Lieber ein Haus kaufen oder durch die Welt reisen? Wie Millennials mit Schulden umgehen.
Sie haben keine Sorgen, leben im Moment und geben lieber Geld für Erlebnisse aus, als für die Zukunft zu sorgen. Stimmt dieses Bild von den sogenannten Millennials? Der Faktencheck bei Inkassounternehmen und anderen Quellen zeigt: Es ist kompliziert.
Laut dem UK Citizens’ Advice Bureau (Büro für Bürgerberatung des Vereinigten Königreichs) ist die Jugendverschuldung tatsächlich ein wachsendes Problem. Zwischen 2010 und 2012 hatten junge Menschen zwischen 15 und 24 das höchste durchschnittliche Verhältnis von Schulden zu Einkommen. Die Verschuldung wuchs zwischen 2006 und 2012 insgesamt um 200 Prozent. Dieser Anstieg war mehr als zehnmal höher als derjenige der breiteren Bevölkerung.
Bei der Rückzahlung von Schulden gehen die Meinungen jedoch auseinander: 38 Prozent der Mitglieder des Bundesverbands Deutscher Inkasso-Unternehmen (BDIU) sind der Meinung, dass junge Menschen eine schlechtere Zahlungsmoral haben als ältere. 62 Prozent sind der Meinung, dass junge Kunden hinsichtlich ihrer Zahlungen entweder gleich verlässlich oder sogar verlässlicher sind. Inkasso ist dabei kein großes Thema.

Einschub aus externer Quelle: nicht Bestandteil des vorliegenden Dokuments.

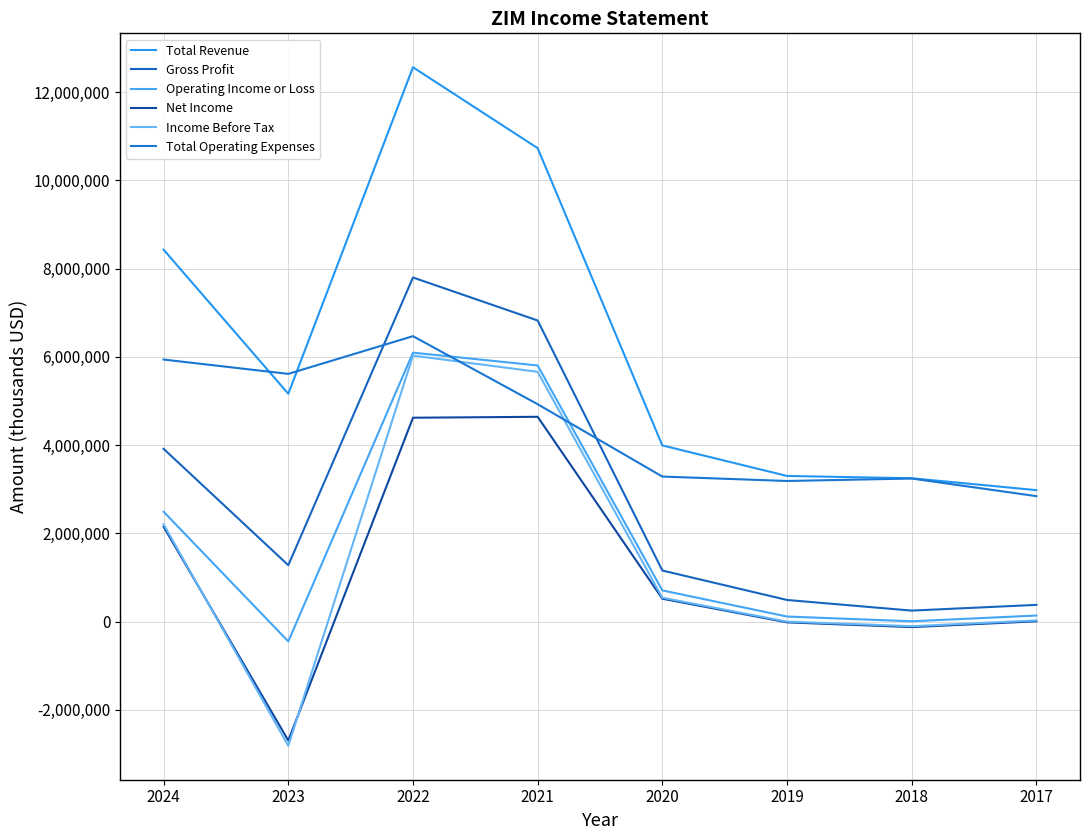

What value does the Income Before Tax series have at 2018?

-105700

Wofür geben Millennials ihr Geld aus?
Wofür gibt die „Avocadotoast-Generation“ nun also ihr Geld aus und nimmt Kredite auf? Wenn die Vorurteile zutreffen, sollten wir einen Unterschied im Vergleich zur allgemeinen Bevölkerung sehen können. Die ist laut der EOS Schulden Studie 2017 in Ländern wie Deutschland, Russland und den USA zweimal bereitwilliger, Schulden, aufzunehmen, um für ein Auto oder ein Motorrad zu zahlen, als für ihre Bildung.
Als Grund für die Jugendverschuldung machen 81% der BDIU-Mitglieder zu hohe Ausgaben für Konsumgüter verantwortlich. Sie sind der Meinung, dass junge Menschen durch Online-Shops, Telekommunikationsanbieter und Fitnessstudios in Probleme geraten, wohingegen Erwachsene zwischen 25 und 59 Schwierigkeiten bei Rückzahlungen an Banken oder Bausparkassen, Energieversoger und Telekommunikationsanbieter haben.
Das Muster ist klar zu erkennen: Die jüngere Generation nimmt mehr Schulden auf, jedoch seltener, um ein Haus zu kaufen, sondern eher, um es für kurzfristige Bedürfnisse auszugeben.
Erlebnisse wichtiger als Besitz.
Verständlicherweise wollen Millennials schuldenfrei sein, wie jeder andere auch. Wie wir aus dem Bericht der Bank of America erfahren, machen sich 35% Sorgen darüber, nicht genug zu sparen. Vielleicht ist es für sie auch einfach nicht so leicht, finanzielle Sicherheit zu erreichen: Die an vielen Orten in die Höhe schnellende Wohnungspreise machen es jungen Menschen um einiges schwerer. Anderen bereiten eher die hohen Kosten für Smartphones Probleme, ohne die heutzutage kein Millennial mehr auskommt.
Manchmal geht es nur um den Kauf von Lebensmitteln und das Zahlen der Miete.
Daher sind finanzielle Kenntnisse über Kredite und Zinssätze, Ratenkauf mit den dazugehörigen Anzahlungen und monatlichen Zahlungen, Schuldenrückzahlung und Finanzplanung so wichtig. Das Global Financial Literacy Excellence Centre (GFLEC) ist der Meinung, dass dies auch auf Millennials zutrifft und kommt zu dem Schluss: Millennials fehlt das Grundwissen für fundierte finanzielle Entscheidungen. Ihre Gläubiger stimmen dem zu: 52% der BDIU-Mitglieder führen die Jugendverschuldung auf Unkenntnis in Finanzfragen zurück.
Den Tag leben oder an morgen denken?
Es ist offensichtlich, dass hier etwas getan werden muss. Ein Optimist würde sagen, dass es für die gut ausgebildeten Millennials, nie zu spät ist, etwas hinsichtlich ihrer Finanzen zu lernen. Dazu gehört, Ausgaben im Auge behalten, zu strukturieren und zu verwalten. Damit sie am Ende beides haben können: Avocadotoast und ein Haus, in dem sie ihn genießen können.